• [Activity] Where the records below have a line with "linecap", that line is to be copied.

• [Data]
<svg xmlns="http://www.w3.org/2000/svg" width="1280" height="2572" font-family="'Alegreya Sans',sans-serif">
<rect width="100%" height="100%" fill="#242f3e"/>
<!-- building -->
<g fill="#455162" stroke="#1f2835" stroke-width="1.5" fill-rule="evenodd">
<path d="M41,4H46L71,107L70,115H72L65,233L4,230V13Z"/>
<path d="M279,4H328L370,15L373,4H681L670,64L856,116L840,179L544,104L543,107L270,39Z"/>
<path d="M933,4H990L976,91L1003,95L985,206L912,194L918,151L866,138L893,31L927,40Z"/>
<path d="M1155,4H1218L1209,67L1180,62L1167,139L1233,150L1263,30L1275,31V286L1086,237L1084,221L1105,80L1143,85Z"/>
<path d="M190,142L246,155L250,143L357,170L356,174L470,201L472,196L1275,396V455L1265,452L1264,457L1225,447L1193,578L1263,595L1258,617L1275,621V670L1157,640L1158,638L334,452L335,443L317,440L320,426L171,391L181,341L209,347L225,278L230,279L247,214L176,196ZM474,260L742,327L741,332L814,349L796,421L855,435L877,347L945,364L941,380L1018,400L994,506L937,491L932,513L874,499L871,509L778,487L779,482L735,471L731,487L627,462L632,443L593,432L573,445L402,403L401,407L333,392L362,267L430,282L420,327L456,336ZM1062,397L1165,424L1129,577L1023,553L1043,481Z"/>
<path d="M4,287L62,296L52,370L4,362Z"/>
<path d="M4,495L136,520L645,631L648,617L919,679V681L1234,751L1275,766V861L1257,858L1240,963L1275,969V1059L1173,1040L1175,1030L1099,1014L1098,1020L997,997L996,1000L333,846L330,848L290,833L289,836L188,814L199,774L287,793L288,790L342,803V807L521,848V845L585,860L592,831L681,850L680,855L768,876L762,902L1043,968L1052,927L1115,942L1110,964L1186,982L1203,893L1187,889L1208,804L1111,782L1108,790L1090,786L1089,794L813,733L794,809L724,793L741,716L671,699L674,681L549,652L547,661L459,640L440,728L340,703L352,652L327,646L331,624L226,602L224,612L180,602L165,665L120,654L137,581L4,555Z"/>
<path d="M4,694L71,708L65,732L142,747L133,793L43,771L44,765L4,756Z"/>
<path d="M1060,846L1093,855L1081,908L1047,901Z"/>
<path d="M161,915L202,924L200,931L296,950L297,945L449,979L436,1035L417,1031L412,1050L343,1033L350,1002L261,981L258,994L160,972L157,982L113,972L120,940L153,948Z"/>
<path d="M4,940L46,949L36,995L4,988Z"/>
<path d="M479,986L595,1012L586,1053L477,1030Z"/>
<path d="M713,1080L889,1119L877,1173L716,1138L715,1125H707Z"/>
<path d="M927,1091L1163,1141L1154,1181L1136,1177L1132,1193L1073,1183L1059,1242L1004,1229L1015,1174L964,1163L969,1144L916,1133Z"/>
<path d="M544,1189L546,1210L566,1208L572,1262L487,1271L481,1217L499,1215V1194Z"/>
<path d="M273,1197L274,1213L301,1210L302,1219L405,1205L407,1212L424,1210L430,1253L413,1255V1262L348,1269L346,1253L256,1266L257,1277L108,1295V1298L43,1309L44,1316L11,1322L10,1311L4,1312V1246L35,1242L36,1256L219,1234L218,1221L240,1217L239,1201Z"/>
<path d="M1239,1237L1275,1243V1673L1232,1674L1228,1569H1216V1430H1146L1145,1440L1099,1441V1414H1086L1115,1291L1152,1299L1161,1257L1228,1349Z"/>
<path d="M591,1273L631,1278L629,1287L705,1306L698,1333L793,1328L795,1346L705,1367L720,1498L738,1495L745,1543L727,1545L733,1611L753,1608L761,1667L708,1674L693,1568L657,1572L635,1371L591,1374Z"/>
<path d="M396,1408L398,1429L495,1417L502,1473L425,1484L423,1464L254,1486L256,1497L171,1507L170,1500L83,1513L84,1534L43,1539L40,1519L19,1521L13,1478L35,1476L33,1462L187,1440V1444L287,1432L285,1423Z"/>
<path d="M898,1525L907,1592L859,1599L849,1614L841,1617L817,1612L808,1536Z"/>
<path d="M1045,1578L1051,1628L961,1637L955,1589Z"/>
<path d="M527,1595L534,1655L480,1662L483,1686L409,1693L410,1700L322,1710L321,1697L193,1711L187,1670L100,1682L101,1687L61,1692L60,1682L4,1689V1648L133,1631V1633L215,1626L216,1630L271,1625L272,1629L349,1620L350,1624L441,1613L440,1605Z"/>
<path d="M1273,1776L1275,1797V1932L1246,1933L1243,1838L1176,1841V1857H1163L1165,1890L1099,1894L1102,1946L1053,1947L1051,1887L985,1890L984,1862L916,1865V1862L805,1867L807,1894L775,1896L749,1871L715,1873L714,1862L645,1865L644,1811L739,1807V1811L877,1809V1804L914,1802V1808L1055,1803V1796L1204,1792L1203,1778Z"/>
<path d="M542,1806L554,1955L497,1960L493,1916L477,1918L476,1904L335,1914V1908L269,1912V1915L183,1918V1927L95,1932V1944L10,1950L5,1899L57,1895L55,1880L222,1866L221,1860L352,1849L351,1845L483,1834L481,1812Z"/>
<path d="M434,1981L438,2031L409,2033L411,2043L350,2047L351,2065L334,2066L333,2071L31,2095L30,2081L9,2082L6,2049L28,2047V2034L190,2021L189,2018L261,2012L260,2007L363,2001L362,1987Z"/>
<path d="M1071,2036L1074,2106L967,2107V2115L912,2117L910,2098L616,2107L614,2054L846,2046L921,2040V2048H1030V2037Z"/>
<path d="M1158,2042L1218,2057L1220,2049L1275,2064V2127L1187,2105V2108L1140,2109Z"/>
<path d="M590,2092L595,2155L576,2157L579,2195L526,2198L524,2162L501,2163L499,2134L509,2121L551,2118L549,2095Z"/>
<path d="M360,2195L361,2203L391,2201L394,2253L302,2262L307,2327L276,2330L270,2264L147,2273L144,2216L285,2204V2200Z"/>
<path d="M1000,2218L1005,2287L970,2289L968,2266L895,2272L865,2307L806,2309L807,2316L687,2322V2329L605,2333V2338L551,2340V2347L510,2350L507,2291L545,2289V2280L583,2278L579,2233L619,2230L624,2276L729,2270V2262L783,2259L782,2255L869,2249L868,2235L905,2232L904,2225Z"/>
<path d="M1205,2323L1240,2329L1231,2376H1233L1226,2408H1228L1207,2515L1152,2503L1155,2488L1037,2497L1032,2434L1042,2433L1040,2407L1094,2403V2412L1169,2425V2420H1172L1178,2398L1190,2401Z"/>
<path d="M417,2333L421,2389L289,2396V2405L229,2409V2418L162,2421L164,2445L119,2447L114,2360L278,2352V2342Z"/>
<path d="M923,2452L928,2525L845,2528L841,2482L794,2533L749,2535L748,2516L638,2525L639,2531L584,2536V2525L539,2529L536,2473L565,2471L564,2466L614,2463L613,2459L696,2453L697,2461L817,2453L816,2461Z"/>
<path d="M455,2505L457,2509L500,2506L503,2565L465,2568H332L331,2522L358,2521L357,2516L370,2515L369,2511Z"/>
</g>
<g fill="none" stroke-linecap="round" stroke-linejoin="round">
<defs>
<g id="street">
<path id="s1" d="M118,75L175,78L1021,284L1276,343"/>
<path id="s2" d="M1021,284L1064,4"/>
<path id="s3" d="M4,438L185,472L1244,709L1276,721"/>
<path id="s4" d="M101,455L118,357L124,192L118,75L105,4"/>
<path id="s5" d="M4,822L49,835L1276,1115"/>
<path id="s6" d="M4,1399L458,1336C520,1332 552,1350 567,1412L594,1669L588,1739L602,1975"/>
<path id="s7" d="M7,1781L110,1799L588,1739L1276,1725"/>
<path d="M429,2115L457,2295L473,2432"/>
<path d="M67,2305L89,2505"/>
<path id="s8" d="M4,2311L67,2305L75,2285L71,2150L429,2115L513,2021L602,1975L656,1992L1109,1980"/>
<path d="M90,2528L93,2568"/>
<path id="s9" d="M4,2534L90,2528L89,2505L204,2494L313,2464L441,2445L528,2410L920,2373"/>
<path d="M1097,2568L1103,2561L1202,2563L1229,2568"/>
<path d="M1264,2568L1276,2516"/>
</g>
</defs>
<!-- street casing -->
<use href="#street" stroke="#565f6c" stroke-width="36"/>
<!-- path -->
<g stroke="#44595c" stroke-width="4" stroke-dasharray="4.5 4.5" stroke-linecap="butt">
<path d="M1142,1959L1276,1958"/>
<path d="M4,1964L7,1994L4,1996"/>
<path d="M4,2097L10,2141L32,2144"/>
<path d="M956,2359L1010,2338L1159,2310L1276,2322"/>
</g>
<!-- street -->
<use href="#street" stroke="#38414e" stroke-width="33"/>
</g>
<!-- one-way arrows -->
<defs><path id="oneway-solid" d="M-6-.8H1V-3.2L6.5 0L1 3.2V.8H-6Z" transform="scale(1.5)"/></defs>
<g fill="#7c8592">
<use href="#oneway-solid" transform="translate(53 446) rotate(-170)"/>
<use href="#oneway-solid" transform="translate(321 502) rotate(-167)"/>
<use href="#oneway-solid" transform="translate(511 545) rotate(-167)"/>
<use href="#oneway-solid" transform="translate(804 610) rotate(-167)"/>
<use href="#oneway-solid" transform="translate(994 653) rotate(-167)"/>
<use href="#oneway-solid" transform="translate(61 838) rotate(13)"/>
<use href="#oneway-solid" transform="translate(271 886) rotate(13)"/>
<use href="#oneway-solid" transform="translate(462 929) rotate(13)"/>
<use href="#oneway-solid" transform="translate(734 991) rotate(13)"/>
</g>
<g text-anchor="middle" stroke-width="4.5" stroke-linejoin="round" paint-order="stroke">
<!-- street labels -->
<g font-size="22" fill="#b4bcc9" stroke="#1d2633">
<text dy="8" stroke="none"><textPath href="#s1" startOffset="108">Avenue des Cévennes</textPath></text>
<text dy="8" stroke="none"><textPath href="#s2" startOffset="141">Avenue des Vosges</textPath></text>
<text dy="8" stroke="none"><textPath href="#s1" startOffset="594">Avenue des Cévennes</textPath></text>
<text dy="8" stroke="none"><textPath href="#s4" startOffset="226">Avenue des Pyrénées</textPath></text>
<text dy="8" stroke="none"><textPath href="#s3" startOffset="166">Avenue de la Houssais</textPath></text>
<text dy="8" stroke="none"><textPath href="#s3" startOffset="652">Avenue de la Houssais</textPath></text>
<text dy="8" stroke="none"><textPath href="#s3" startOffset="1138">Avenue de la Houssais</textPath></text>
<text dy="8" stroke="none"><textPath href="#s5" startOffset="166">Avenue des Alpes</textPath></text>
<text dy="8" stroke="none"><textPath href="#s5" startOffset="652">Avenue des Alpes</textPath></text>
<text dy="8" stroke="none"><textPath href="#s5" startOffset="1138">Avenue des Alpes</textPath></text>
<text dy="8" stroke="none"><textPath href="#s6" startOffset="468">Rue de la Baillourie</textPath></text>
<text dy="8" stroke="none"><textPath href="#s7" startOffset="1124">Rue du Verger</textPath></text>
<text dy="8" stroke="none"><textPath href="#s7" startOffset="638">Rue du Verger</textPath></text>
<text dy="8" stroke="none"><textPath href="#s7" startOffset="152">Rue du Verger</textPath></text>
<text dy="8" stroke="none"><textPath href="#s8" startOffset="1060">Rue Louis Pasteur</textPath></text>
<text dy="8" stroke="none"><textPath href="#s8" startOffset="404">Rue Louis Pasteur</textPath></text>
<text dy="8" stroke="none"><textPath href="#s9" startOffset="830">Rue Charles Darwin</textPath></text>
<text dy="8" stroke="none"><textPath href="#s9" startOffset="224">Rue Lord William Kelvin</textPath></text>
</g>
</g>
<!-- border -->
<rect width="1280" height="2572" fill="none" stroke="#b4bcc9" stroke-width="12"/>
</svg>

• [Answer for the task]
<g fill="none" stroke-linecap="round" stroke-linejoin="round">
<g stroke="#44595c" stroke-width="4" stroke-dasharray="4.5 4.5" stroke-linecap="butt">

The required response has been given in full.